After basic training at Lackland AFB I attended technical school at Chanute AFB in Illinois, then off to Germany where I was assigned to the 496-fighter interceptor squadron. Our adjutant was Commander (captain at the time) Stafford, yep, the astronaut.
My next duty assignments were Mather AFB in California Torreon AFB in Madrid Spain and Fairchild AFB in Spokane Washington. While stationed at Fairchild I went on temporary duty to Okinawa and that is where I first encountered ham radio. Bob KR6QE was running “phone patches” for the boys overseas. Boy that looks fascinating, I thought, so on my return stateside I did some investigating into this interesting looking hobby.

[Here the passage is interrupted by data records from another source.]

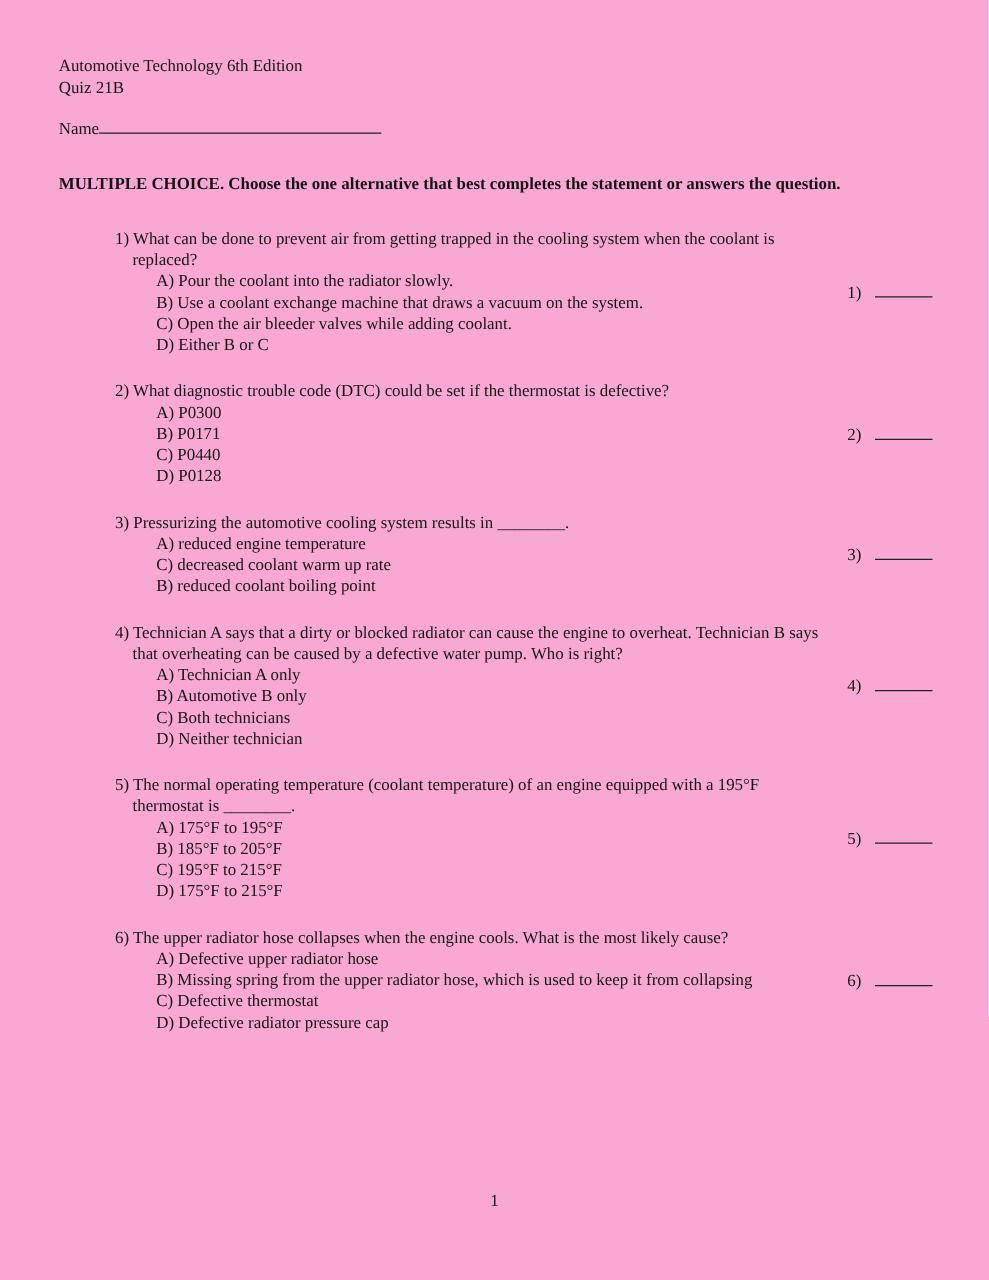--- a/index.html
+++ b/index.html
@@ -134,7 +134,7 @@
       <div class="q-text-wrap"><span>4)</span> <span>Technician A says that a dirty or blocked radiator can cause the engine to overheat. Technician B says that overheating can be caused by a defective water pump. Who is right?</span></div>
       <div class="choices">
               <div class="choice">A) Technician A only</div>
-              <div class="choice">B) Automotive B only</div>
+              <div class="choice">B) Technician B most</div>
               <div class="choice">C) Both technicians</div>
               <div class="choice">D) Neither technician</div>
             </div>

It wasn’t long before I had a Knight Kit receiver and transmitter. I couldn’t find an Elmer at the time but as luck would have it, I was transferred from Spokane, Washington to Loring AFB in Maine where I did meet Harry Leighton W1HUL who did become my Elmer. Being in Maine and a ham had its advantages as the ham population at that time was very sparse so working a Novice from Maine was like finding a gold nugget.
I was first licensed in 1971 as WN1OYY and upgraded from Novice to Conditional, WA1PHE, then transferred to Grissom AFB Indiana and had to upgrade from Conditional to General, so off to Chicago for the test where I became WB9KUQ. Then on to extra as AE9L and finally to my present call W8XC which has some interesting history. In 1929 Packard Electric had developed a diesel aircraft engine and the plane was equipped with radio apparatus that had the radio call sign W8XC.
I am a member of OMISS, QCWA, Geratol, YLISSB, Firebird Amateur Radio Club, SKCC and DXCC with over 320 countries confirmed.
Running a modest station here the rig is an ICOM 775 DSP and also have a Kenwood TS-590SG. The antennas are a 6BTV and an OCF dipole 80 through 10 meters. I have a Microham USB II and the keys are bencher BY1, Kent straight and my favorite a Begali HST III. I have a TenTec Centurion amp but it is still in the box from our move here from Michigan.
I have completed levels 2 and 3 in CWops and became a CWops member in October 2018. Many thanks to Jerry, AC4BT for his encouragement and the many tools that he presented, all of which have been significant toward the continuation of Morse code learning.This biography is what appeared in Solid Copy when the member joined CWops.